WORK INSTRUCTION: Can you rewrite the stretch of rows below, from the line containing "record :: source=photo_above instrument=speedometer" through the line containing "result: 40 (km/h)", as a Markdown table with columns n and Line, where n numbers each line, both end lines are included, and blank lines are left out?

DATA FOR THIS EXERCISE:
------------------------------------

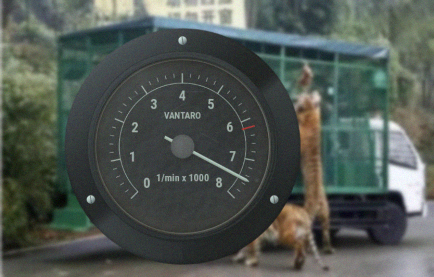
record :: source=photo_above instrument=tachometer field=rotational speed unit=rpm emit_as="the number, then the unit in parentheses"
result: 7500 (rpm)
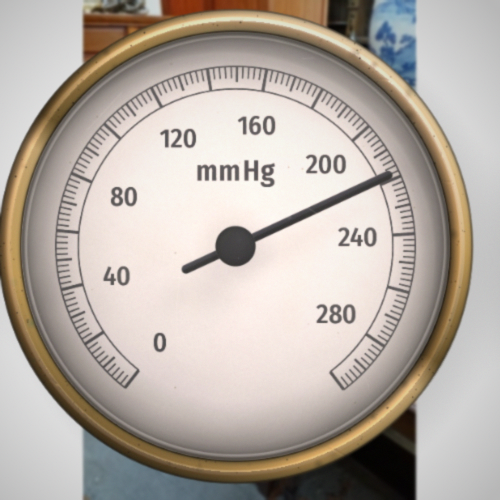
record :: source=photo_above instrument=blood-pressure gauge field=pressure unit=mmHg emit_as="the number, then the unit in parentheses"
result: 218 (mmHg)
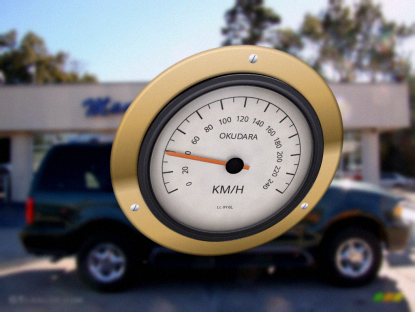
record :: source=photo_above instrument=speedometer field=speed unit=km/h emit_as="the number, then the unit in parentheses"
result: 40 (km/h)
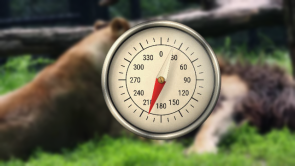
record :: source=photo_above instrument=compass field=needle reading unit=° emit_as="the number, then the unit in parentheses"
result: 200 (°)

------------------------------------

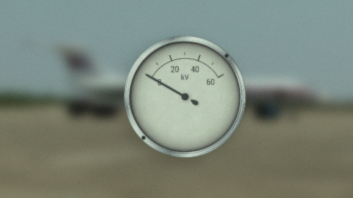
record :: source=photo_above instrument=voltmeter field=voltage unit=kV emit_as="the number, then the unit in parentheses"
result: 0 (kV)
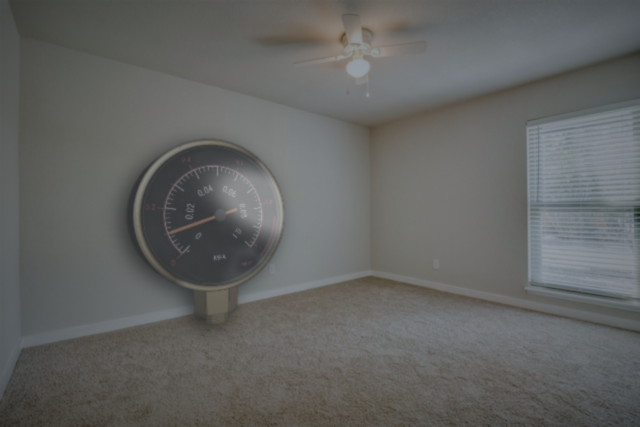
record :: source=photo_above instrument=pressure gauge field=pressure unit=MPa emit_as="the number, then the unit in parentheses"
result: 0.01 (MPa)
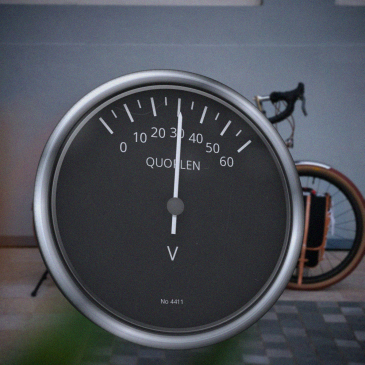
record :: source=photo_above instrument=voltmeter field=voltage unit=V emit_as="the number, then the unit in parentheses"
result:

------------------------------------

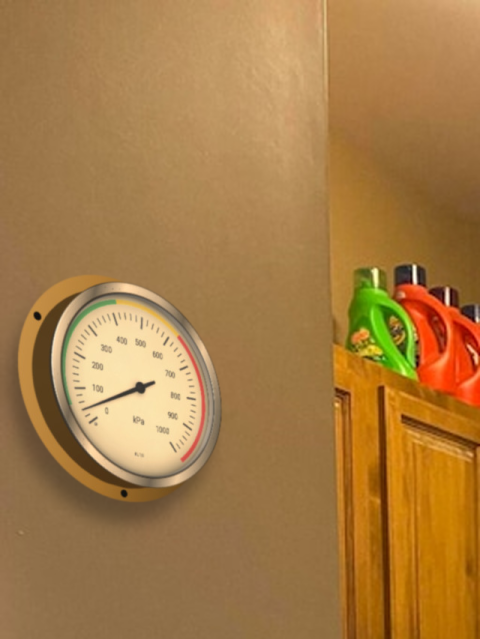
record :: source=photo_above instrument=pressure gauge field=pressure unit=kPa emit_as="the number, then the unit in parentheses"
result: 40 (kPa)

------------------------------------

SOLUTION:
| n | Line |
|---|---|
| 1 | record :: source=photo_above instrument=speedometer field=speed unit=km/h emit_as="the number, then the unit in parentheses" |
| 2 | result: 40 (km/h) |